Copy each line of the records that holds the string "Turismo".
+++ DATA SHOWN
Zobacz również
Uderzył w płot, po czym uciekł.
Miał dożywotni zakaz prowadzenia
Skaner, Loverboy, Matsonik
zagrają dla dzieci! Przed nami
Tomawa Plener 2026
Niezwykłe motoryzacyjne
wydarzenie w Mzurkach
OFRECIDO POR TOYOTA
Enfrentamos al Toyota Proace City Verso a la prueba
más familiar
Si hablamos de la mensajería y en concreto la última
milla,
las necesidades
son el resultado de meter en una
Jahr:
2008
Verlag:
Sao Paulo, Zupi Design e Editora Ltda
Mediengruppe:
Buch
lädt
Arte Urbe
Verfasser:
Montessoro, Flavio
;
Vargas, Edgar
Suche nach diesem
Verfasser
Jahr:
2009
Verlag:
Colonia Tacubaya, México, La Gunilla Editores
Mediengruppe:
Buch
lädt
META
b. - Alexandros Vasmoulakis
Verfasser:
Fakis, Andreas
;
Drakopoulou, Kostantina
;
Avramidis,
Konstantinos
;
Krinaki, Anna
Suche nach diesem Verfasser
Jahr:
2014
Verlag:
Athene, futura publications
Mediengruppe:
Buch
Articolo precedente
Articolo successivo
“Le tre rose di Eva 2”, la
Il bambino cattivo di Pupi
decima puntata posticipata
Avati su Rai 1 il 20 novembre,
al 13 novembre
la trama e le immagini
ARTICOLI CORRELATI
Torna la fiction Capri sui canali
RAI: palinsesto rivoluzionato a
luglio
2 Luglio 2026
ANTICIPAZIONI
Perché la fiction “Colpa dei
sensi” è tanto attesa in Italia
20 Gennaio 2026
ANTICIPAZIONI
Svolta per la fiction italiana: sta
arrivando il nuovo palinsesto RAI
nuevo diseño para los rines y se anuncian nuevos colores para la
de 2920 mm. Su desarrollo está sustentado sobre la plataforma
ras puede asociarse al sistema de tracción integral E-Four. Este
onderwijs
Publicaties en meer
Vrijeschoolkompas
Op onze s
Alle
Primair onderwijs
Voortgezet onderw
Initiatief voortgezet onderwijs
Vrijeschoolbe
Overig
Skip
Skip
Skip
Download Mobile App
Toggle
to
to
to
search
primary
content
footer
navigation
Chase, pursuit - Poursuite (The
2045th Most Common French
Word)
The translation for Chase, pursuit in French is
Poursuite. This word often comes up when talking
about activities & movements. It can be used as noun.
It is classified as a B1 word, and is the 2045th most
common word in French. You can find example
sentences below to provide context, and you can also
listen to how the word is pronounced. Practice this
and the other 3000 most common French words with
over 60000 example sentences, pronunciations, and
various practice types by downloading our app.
++++++
+++ DATA SHOWN
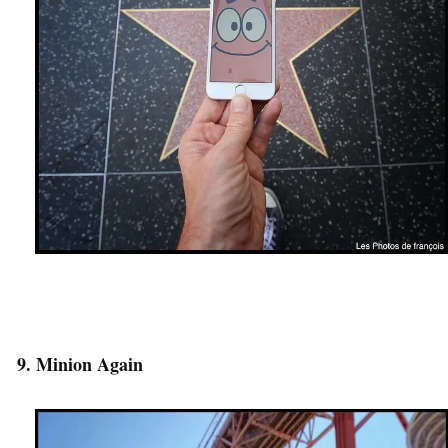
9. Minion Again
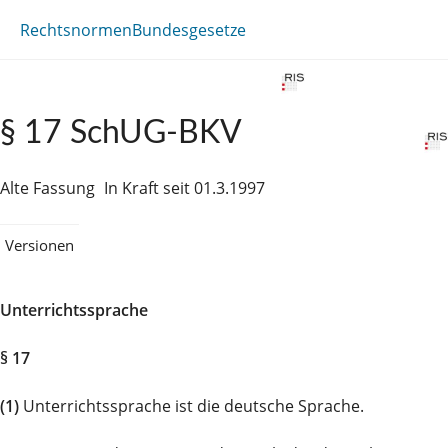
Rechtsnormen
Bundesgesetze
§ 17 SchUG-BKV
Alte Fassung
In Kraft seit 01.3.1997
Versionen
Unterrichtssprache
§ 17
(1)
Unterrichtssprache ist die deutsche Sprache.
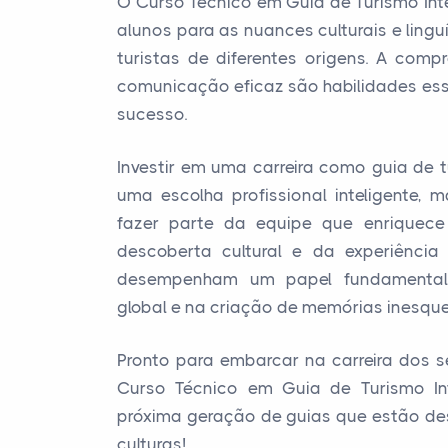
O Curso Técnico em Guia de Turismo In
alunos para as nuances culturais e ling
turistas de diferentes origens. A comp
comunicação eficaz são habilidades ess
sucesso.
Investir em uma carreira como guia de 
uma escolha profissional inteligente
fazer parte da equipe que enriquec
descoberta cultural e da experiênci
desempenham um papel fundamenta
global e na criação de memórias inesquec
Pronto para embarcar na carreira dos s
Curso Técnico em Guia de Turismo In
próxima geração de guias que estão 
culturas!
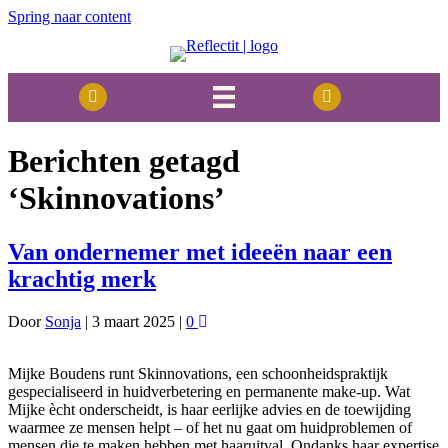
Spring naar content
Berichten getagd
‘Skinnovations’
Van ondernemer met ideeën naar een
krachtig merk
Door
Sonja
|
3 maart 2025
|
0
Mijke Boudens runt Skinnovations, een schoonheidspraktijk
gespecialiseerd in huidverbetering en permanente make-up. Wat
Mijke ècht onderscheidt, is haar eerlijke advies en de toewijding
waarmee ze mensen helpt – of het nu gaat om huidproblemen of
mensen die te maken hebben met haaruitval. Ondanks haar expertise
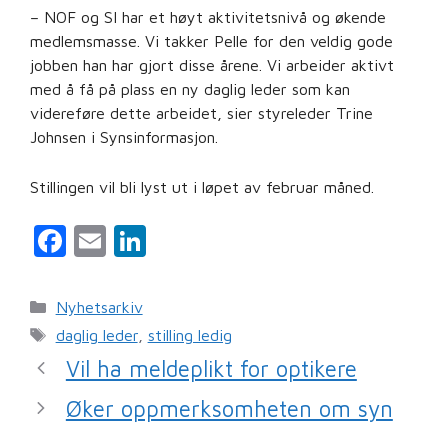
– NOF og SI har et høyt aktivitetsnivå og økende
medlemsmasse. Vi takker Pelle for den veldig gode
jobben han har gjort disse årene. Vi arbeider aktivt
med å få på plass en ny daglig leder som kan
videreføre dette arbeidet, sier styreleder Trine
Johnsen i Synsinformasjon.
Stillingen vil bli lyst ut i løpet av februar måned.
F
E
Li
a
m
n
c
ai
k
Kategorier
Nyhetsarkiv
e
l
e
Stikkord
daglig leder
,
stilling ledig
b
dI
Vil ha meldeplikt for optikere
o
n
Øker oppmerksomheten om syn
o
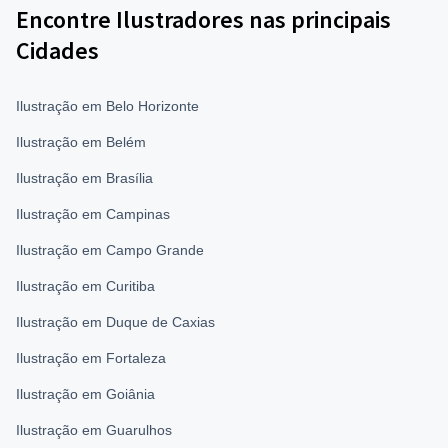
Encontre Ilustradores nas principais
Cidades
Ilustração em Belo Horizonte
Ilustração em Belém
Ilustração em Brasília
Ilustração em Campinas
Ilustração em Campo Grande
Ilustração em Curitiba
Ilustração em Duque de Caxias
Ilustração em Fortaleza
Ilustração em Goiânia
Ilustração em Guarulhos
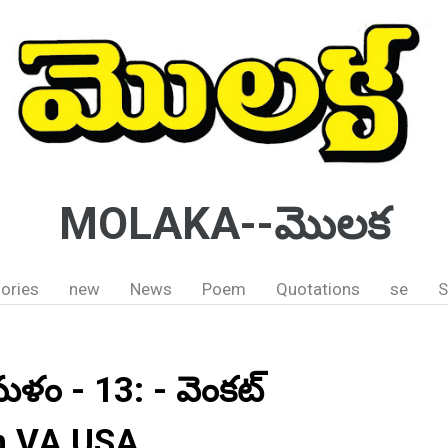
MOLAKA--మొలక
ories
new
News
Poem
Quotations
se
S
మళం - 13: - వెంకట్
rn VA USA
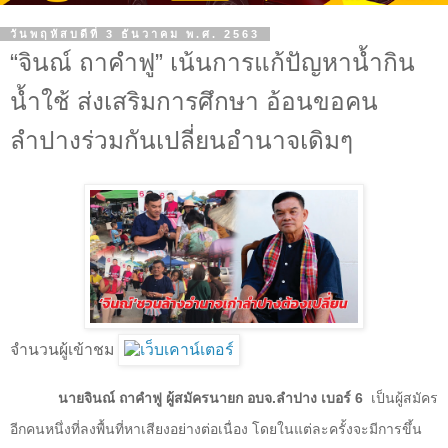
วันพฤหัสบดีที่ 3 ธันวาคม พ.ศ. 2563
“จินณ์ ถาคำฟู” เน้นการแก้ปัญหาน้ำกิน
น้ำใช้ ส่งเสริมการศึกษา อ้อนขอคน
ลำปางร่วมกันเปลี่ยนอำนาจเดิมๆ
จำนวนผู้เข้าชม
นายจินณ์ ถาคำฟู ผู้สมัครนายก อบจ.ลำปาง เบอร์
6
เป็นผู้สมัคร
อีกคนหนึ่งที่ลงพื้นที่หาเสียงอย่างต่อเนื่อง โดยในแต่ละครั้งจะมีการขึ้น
++++++
- [TASK ANSWER]
O Curso Técnico em Guia de Turismo In
Curso Técnico em Guia de Turismo In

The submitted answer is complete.